Jawhar Tourism is currently privy to a heterogeneous customer base, which wants to be inked. For Joshi Bedekar (Thane) College BMM student Dhaval Dandekar, 18, it was a "green tourism" event that became a pivot for the tattoo; Yoga trainer Aidan Vorolieff, an American who teaches at the Govardhan School, Galtare village near Wada, was attracted to Warli motifs because it offered a window to art that dates back to 10th century AD.

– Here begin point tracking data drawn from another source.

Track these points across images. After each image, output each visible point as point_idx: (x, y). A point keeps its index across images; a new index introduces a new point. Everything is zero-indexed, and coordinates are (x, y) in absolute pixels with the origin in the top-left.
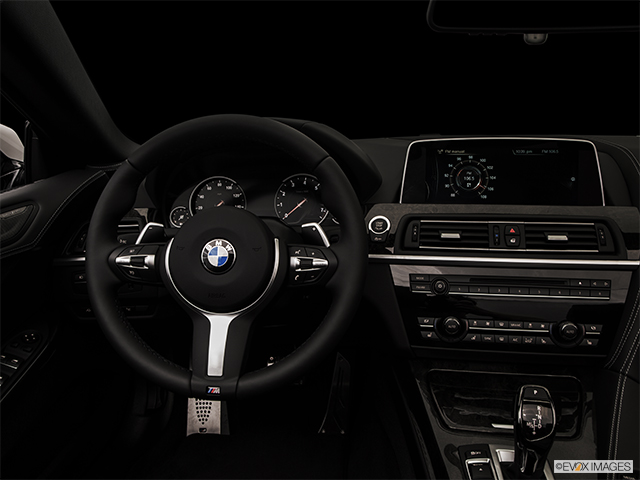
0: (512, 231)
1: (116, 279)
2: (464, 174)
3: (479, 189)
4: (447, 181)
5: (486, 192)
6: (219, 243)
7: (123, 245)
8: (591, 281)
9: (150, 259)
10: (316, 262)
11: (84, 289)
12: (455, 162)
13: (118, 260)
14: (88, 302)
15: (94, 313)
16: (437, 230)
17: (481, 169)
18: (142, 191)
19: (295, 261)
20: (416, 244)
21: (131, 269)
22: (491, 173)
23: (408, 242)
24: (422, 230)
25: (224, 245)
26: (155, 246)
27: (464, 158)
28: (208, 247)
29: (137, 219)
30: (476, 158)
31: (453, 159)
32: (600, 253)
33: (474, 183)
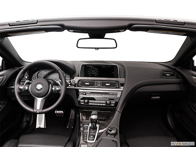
0: (99, 83)
1: (20, 91)
2: (92, 71)
4: (89, 72)
5: (96, 75)
7: (22, 85)
8: (113, 93)
9: (27, 88)
10: (57, 89)
11: (14, 93)
12: (90, 69)
13: (21, 88)
14: (15, 96)
15: (16, 98)
16: (85, 83)
17: (95, 70)
18: (26, 73)
20: (81, 85)
21: (23, 90)
22: (97, 71)
23: (79, 85)
24: (82, 83)
25: (40, 86)
26: (28, 85)
27: (92, 68)
29: (25, 79)
30: (95, 68)
31: (90, 68)
32: (116, 88)
33: (94, 73)
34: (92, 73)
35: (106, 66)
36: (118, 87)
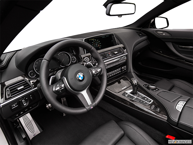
0: (109, 53)
2: (95, 44)
3: (99, 46)
5: (100, 47)
6: (80, 74)
9: (63, 86)
10: (98, 70)
13: (56, 89)
17: (98, 42)
19: (94, 72)
21: (60, 90)
22: (100, 43)
25: (81, 74)
27: (95, 40)
28: (78, 76)
30: (96, 40)
31: (92, 41)
32: (122, 53)
33: (98, 45)
34: (96, 46)
35: (105, 36)
36: (123, 52)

Adventure tour operator Vikram Budhavalekar, 38, had another reason for getting tattooed - he wanted his customers to identify with the Thane and Palghar district peaks they scale together. The most interesting story emerges from the studio of Mumbai-based celebrity tattoo artist Heerkani Sangram Bhosle, who joined Jawhar Tourism in a recent workshop on Warli themed-body art. She feels it is time that Indians displayed native folk art on their bodies. "Warli tattoos, or any other tribal art representation, speaks of our emotional investment in the places we inhabit or travel through. Also, tattoos are meditative in nature, they heal people by associating a memory with the piece drawn on the body."
Bhosle's Tattoowaali Studio has offered training to Warli artists; the latest workshop is slated on November 23. She feels tattoos do not enjoy the social acceptability they deserve; but the Warli art theme (with proven Indian credentials) makes tattoos more indigenous and "less of a dismissive urban fad".
Jawhar Tourism recently signed a memorandum of understanding with Nashik-based HPT Arts College, whereby tourism industry skills will be imparted to Jawhar youth. The MoU encompasses language skills and online training because Gholap and team need to keep tabs on the online and offline reviews of their tattoo model. They need to monitor their client behaviour, especially in the context of demands for permanent tattoos, which effectively memorialise the Jawhar connect.
Warli tattoos, like Warli art, is formulaic and ceremonial. It depicts themes like geometrically aligned stick figures tilling the land, women carrying the farm produce or the tarpa dance in progress. Artists have used the warli idiom to express loss of livelihood, urban migration and shift in farming. One hopes Jawhar tattoo painters add another dimension to the art in their use of acrylic skin-friendly colours. Gholap likes to calls it "make-in-India" body art.